Fact Library

Investor facts worth remembering

High-signal reminders about compounding, allocation, behavior, and risk. Useful for periodic portfolio check-ins.

Compounding Facts

Compounding rewards time and behavior. Early consistency usually beats late intensity.

Starting early can reduce monthly burden later.

Longer compounding windows reduce dependency on very high monthly contributions.

SIP step-ups can transform long-term outcomes.

Even modest annual contribution increases can significantly improve final corpus.

Return assumptions should stay realistic.

Conservative planning assumptions improve decision quality and reduce disappointment risk.

Portfolio Facts

A good portfolio is a system, not a list of trending funds.

Asset allocation usually drives behavior of total portfolio.

Allocation determines most of the overall volatility pattern you experience.

Too many similar funds can dilute clarity.

Many schemes can still hold overlapping exposures and increase complexity without improving diversification.

Quarterly review is often enough.

Over-monitoring can lead to unnecessary actions that hurt long-term results.

Behavior Facts

Investor behavior is often the largest differentiator in outcomes.

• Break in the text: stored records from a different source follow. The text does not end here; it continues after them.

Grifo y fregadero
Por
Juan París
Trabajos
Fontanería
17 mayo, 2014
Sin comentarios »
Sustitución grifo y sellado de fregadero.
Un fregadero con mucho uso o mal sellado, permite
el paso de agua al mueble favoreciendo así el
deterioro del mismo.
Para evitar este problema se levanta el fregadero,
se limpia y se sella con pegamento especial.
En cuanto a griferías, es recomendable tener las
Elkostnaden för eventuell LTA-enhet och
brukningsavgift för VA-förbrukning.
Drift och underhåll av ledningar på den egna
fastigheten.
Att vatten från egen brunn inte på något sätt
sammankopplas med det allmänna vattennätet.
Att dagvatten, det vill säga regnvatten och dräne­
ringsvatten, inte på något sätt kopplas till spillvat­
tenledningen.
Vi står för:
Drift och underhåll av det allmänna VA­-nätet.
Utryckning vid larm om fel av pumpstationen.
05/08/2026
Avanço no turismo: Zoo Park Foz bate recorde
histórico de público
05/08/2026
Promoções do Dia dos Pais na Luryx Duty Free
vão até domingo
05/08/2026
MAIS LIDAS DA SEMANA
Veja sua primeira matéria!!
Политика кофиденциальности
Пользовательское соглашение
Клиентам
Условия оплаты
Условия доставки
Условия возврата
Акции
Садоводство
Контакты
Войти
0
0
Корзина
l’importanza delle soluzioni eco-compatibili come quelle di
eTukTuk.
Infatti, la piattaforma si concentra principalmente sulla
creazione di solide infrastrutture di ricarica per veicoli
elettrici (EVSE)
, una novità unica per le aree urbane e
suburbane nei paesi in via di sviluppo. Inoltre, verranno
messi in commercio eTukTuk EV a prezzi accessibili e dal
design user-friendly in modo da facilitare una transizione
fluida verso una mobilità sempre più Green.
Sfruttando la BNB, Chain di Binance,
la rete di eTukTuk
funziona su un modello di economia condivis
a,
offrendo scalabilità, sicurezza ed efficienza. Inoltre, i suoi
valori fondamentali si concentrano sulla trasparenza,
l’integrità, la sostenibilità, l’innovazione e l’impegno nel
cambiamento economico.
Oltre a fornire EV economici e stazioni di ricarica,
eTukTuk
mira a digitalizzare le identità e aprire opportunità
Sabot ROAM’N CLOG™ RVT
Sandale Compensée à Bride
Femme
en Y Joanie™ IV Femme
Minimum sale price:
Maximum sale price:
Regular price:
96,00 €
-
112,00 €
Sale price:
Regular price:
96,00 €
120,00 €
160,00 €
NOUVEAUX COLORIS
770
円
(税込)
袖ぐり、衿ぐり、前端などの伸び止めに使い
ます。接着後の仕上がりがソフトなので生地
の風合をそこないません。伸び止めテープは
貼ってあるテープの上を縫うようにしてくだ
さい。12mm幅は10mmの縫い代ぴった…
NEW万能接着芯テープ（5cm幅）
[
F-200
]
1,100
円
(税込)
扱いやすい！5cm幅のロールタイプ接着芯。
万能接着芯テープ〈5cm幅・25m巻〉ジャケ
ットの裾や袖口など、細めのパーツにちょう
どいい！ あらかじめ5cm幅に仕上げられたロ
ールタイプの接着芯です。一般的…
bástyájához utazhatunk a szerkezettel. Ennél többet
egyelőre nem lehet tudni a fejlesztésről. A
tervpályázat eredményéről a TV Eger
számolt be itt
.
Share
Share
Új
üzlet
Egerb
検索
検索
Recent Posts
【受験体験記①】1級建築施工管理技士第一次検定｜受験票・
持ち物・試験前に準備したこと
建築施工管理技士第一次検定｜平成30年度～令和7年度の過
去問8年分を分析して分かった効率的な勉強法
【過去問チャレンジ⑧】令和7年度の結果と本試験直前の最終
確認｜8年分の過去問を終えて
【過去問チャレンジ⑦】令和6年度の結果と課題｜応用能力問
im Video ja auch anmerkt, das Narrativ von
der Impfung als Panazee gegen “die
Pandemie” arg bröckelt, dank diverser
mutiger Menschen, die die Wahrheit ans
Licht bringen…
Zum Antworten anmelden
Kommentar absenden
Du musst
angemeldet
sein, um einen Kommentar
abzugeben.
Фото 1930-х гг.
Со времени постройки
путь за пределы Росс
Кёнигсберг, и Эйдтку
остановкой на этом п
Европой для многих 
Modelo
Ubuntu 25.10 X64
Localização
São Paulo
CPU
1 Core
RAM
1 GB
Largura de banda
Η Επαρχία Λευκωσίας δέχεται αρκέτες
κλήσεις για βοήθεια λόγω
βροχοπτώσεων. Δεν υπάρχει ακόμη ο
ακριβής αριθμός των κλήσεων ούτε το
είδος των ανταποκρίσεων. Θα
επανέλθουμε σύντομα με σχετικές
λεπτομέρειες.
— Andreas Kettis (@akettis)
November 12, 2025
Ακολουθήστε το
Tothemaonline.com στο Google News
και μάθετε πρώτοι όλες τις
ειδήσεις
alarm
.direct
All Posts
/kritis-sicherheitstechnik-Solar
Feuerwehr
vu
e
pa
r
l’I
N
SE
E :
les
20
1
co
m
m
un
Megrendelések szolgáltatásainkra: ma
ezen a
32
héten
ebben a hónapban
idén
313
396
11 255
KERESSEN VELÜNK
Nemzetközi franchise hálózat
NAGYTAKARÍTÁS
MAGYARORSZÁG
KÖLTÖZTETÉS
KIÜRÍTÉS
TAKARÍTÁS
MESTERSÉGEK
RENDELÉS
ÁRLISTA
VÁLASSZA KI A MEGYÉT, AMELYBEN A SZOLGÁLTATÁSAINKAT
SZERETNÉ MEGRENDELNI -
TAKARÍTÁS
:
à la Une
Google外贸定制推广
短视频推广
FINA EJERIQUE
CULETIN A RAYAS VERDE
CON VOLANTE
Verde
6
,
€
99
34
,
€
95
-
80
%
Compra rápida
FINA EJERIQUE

Panic exits can lock temporary declines into permanent losses.

Rule-based rebalancing is a stronger response than emotional selling in most long-term plans.

Written investment rules reduce uncertainty.

A documented plan helps you make consistent decisions when market sentiment changes quickly.

Goal-linked investing improves staying power.

Investors tolerate volatility better when money is tied to clear, dated goals.